When you restate the data, keep every word as it is and drop the images.

--

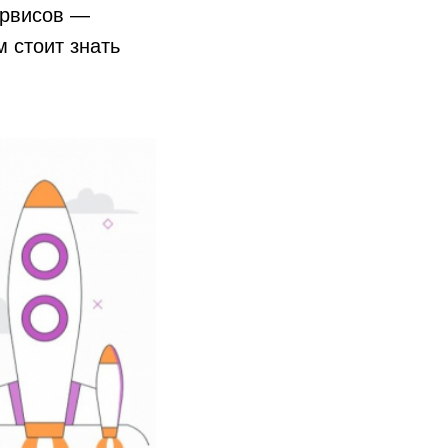
ервисов —
м стоит знать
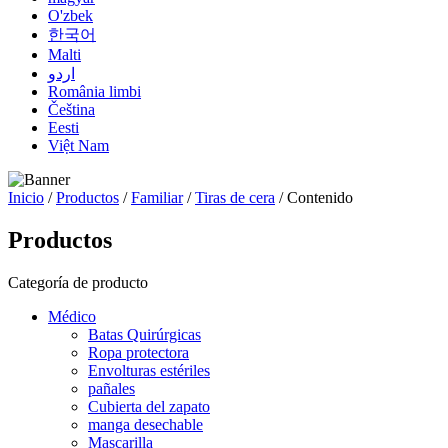
O'zbek
한국어
Malti
اردو
România limbi
Čeština
Eesti
Việt Nam
Inicio
/
Productos
/
Familiar
/
Tiras de cera
/ Contenido
Productos
Categoría de producto
Médico
Batas Quirúrgicas
Ropa protectora
Envolturas estériles
pañales
Cubierta del zapato
manga desechable
Mascarilla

--

Reply
ервисов —
м стоит знать
O'zbek
한국어
Malti
اردو
România limbi
Čeština
Eesti
Việt Nam
Inicio
/
Productos
/
Familiar
/
Tiras de cera
/ Contenido
Productos
Categoría de producto
Médico
Batas Quirúrgicas
Ropa protectora
Envolturas estériles
pañales
Cubierta del zapato
manga desechable
Mascarilla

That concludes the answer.